In vivo assessment of amyloid-β deposition in nondemented very elderly subjects

Abstract

Objective: This study examined amyloid-β (Aβ) deposition in 190 nondemented subjects aged ≥82 years to determine the proportion of Aβ-positive scans and associations with cognition, apolipoprotein E (APOE) status, brain volume, and Ginkgo biloba (Gb) treatment.

Methods: Subjects who agreed to participate had a brain magnetic resonance imaging and positron emission tomography scan with (11) C-labeled Pittsburgh compound B (PiB) following completion of a Gb treatment clinical trial. The youngest subject in this imaging study was 82 years, and the mean age of the subjects was 85.5 years at the time of the scans; 152 (80%) were cognitively normal, and 38 (20%) were diagnosed with mild cognitive impairment (MCI) at the time of the PiB study.
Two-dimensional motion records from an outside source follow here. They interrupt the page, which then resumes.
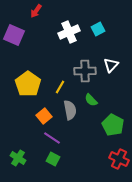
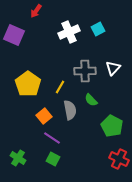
white triangle: moved 2 px right, 3 px down
green pentagon: moved 1 px left, 1 px down
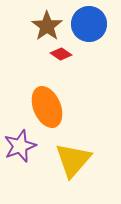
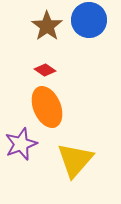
blue circle: moved 4 px up
red diamond: moved 16 px left, 16 px down
purple star: moved 1 px right, 2 px up
yellow triangle: moved 2 px right
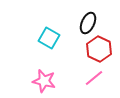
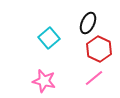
cyan square: rotated 20 degrees clockwise
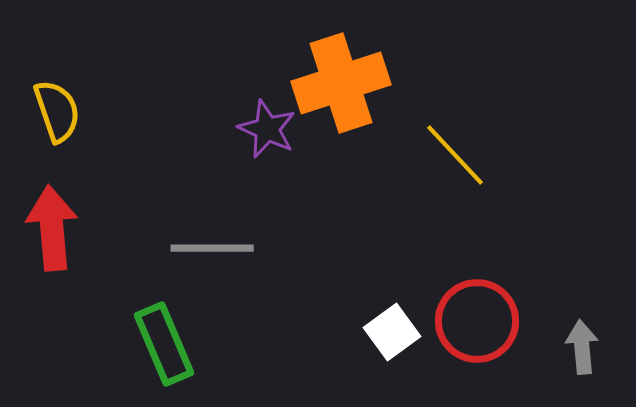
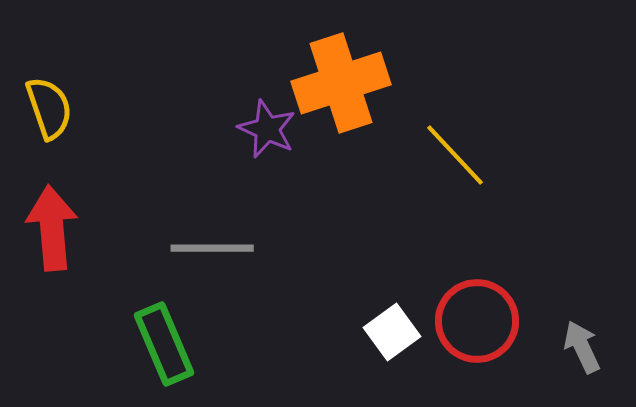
yellow semicircle: moved 8 px left, 3 px up
gray arrow: rotated 20 degrees counterclockwise
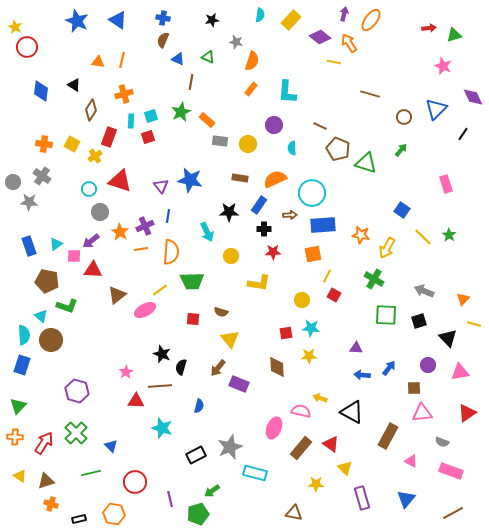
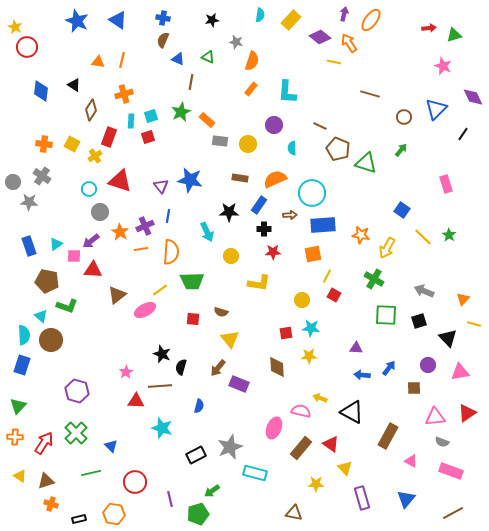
pink triangle at (422, 413): moved 13 px right, 4 px down
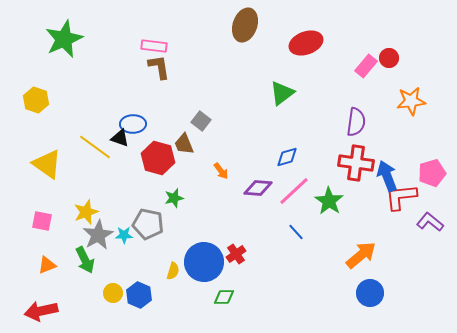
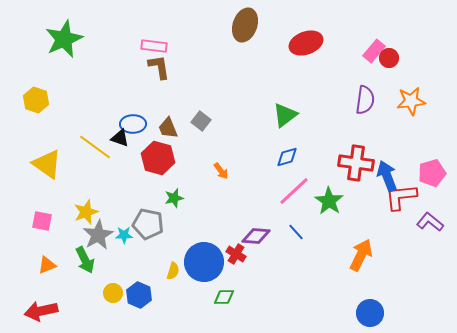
pink rectangle at (366, 66): moved 8 px right, 15 px up
green triangle at (282, 93): moved 3 px right, 22 px down
purple semicircle at (356, 122): moved 9 px right, 22 px up
brown trapezoid at (184, 144): moved 16 px left, 16 px up
purple diamond at (258, 188): moved 2 px left, 48 px down
red cross at (236, 254): rotated 24 degrees counterclockwise
orange arrow at (361, 255): rotated 24 degrees counterclockwise
blue circle at (370, 293): moved 20 px down
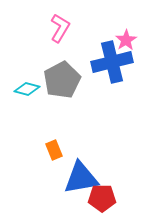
Results: A high proportion of the cognitively normal subjects (51%) and MCI subjects (68%) were PiB-positive. The APOE*4 allele was more prevalent in PiB-positive than in PiB-negative subjects (30% vs 6%). Measures of memory, language, and attentional functions were worse in PiB-positive than in PiB-negative subjects, when both normal and MCI cases were analyzed together; however, no significant associations were observed within either normal or MCI subject groups alone. There was no relationship between Gb treatment and Aβ deposition as determined by PiB.

Interpretation: The data revealed a 55% prevalence of PiB positivity in nondemented subjects age >80 years and 85% PiB positivity in the APOE*4 nondemented elderly subjects. The findings also showed that long-term exposure to Gb did not affect the prevalence of cerebral Aβ deposition.

Figure 1

Scatter plot of the Global-5 SUVR values of normal cognition (NC) (○) and mild cognitive impairment (MCI) (●) subjects, highlighting the higher average values for both the NC and MCI APOE*4-positive subjects relative to the APOE*4-negative NC and MCI subjects. The horizontal line at a Global-5 SUVR of 1.57 represents the line defining PiB-positivity.

Figure 2

(A & B) Results of voxel-wise analysis of PiB retention. The t-maps show the three orthogonal views of the slice containing the point of peak significance overlaid on the MCI template. Both A & B correspond to k=50 contiguous voxels; p<0.001 uncorrected. No significant voxels are detected at p<0.001 with FDR correction. (A) Comparison of PiB retention in Gb-treated (n=95) and placebo-treated subjects (n=95); Contrast: Gb-treated > placebo-treated shown, no significant voxels for Gb-treated < placebo-treated. (B) Comparison of PiB retention in all controls (n=152) with all MCI subjects (n=38); Contrast: MCI > controls; no significant voxels for controls > MCI. (C & D) The topography of PiB retention in control (C) and MCI subjects (D). The average PiB retention (SUVR) is shown in an axial plane (top) and a sagittal plane (bottom) in PiB-negative (left) and PiB-positive subjects (right).

Figure 3

Results of VBM analyses. The t-maps show the three orthogonal views of the slice containing the point of peak significance overlaid on the MNI template. (A & B) Two-way ANOVA model with diagnosis (control, n=136; or MCI, n=35) and PiB status (negative, n=76; or positive, n=95) as grouping factors to determine voxel-wise gray matter differences. No interaction effect was found between diagnosis and PiB status. (A) Main effect of diagnosis. Contrast: Controls > MCI. (B) Main effect of PiB status. Contrast: PiB-negative > PiB-positive. (C) Comparison of PiB-negative controls (n=65) with PiB-positive MCI subjects (n=24); Contrast: PiB-negative Controls >PiB-positive MCI. (D) Comparison of PiB-negative controls with PiB-negative MCI subjects (n=11); Contrast: PiB-negative Control > PiB-negative MCI. All figures correspond to k=100 contiguous voxels and p<0.025 after FDR correction, except (B) that corresponds to k=100 contiguous voxels and p<0.01 without FDR correction. For the comparison in (B), it is important to note that no significant voxels are detected at p<0.025 with FDR correction.